Writing saved my life. I mean that in the broadest sense, but also I mean it specifically in this instance, because if I didn’t have it, I mean, who knows what I might have done, you know, carrying that anger inside me? And my hope, at least in the immediate future, and this is I guess thinking of the most tangible result, I hope that when this book gets introduced to certain communities, it can open up the idea of writing as a productive vessel. You’re letting the anger fuel this enterprise—

Riot Baby arrives from Tor.com Publishing on January 21, 2020. You can find a full synopsis below, as well as an excerpt over at this link.

Ella has a Thing. She sees a classmate grow up to become a caring nurse. A neighbor’s son murdered in a drive-by shooting. Things that haven’t happened yet.
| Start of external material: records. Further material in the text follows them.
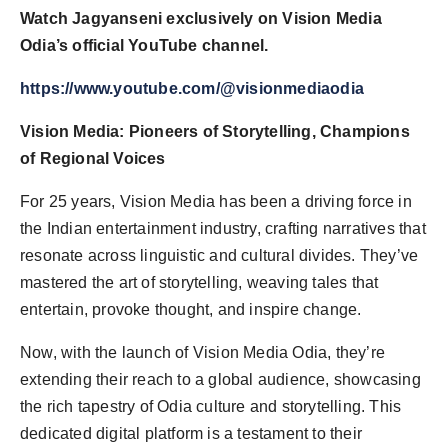
Watch Jagyanseni exclusively on Vision Media
Odia’s official YouTube channel.
https://www.youtube.com/@visionmediaodia
Vision Media: Pioneers of Storytelling, Champions
of Regional Voices
For 25 years, Vision Media has been a driving force in
the Indian entertainment industry, crafting narratives that
resonate across linguistic and cultural divides. They’ve
mastered the art of storytelling, weaving tales that
entertain, provoke thought, and inspire change.
Now, with the launch of Vision Media Odia, they’re
extending their reach to a global audience, showcasing
the rich tapestry of Odia culture and storytelling. This
dedicated digital platform is a testament to their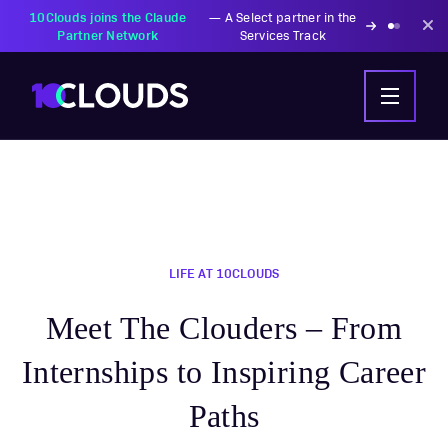
PZU Partners with
—
Transforming insurance
10Clouds Financial
operations with AI-powered
Institutions
solutions
LIFE AT 10CLOUDS
Meet The Clouders – From
Internships to Inspiring Career
Paths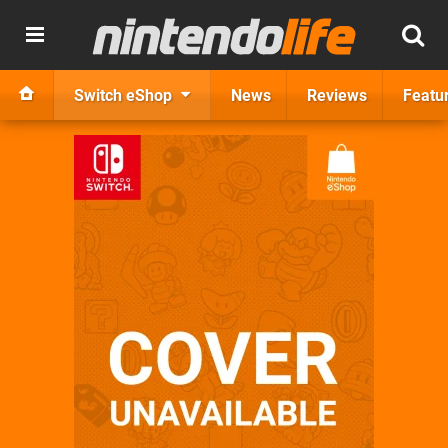
Switch eShop
News
Reviews
Featu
Kev, born while Los Angeles burned around them, wants to protect his sister from a power that could destroy her. But when Kev is incarcerated, Ella must decide what it means to watch her brother suffer while holding the ability to wreck cities in her hands.

Rooted in the hope that can live in anger, Riot Baby is as much an intimate family story as a global dystopian narrative. It burns fearlessly toward revolution and has quietly devastating things to say about love, fury, and the black American experience.

Ella and Kev are both shockingly human and immeasurably powerful. Their childhoods are defined and destroyed by racism. Their futures might alter the world.